住友電工のV40シリーズは、最長30年間の長期運用が可能なのが特徴。2025年に1MWのモデルを発表して以降、2MWのモデルも求める声が多く、今回ラインアップを拡充した。1MWシステムを2つ組み合わせる構成する場合と比べ、交流側の変圧器や高圧ケーブルなどの受変電設備を集約できるため、部材コストや工事費を削減できるとしている。
対応可能な構成とサイバーセキュリティ
今回新たに販売する2MWのモデルを利用する場合は、4時間(容量8MWh)、6時間(12MWh)、8時間(16MWh)の放電に対応する構成が基本となる。放電時間を10時間以上に拡張したシステムにも対応可能だという。なお、サイバーセキュリティ要件であるJC-STAR※1も取得済みだ。
※1:制御系セキュリティ認証制度
長期脱炭素電源オークションへの対応
昨今、こうした大型の定置用蓄電池の需要が高まっている背景の一つが、脱炭素電源への新規投資の促進を目的に2023年度からスタートした「長期脱炭素電源オークション」の登場だ。

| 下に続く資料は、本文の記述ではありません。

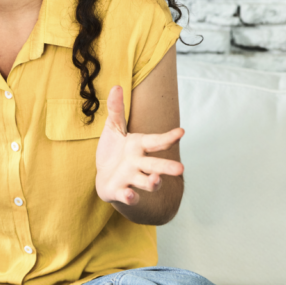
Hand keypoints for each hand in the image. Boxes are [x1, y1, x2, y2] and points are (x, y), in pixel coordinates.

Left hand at [95, 85, 183, 205]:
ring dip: (152, 183)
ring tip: (156, 181)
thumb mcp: (113, 128)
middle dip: (168, 167)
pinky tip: (130, 194)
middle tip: (180, 169)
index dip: (168, 137)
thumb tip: (116, 86)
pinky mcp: (120, 191)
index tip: (182, 131)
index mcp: (139, 146)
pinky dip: (129, 197)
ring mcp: (131, 179)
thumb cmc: (113, 151)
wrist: (104, 177)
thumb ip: (116, 110)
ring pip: (146, 182)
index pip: (156, 141)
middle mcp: (139, 164)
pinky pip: (127, 196)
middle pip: (156, 165)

2025年度の約定結果では蓄電池の案件が19件、合計1251MWの落札となった。このうちリチウムイオン蓄電池を用いる案件は10件551MW、残る9件700MWは「リチウムイオン以外」の区分での落札となっている。この700MWのうち、約300MWは住友電工のレドックスフロー電池が採用されるなど、引き合いは好調に拡大しているという。
住友電工では安全性や長期運用への耐性を強みに、長期脱炭素電源オークションや系統用蓄電池向けに加え、マイクログリッドや公共施設などのバックアップ電源、工場や事業所などへの設置ニーズに向けて幅広く提案を進める方針だ。